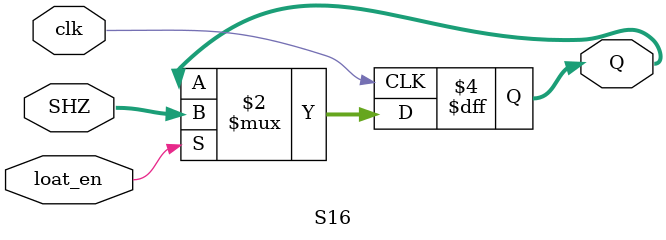
<source format=v>
module S16(input [15:0] SHZ,input clk,input loat_en, output reg [15:0] Q );
always @(posedge clk) begin
if(loat_en)
	Q<=SHZ;
end
endmodule
</source>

**Goal of the exercise**
Exactly the lines from the one containing "module S16(input [15:0]" through the end of the records above should be returned, with both ends kept.

**Output below**
module S16(input [15:0] SHZ,input clk,input loat_en, output reg [15:0] Q );
always @(posedge clk) begin
if(loat_en)
	Q<=SHZ;
end
endmodule
</source>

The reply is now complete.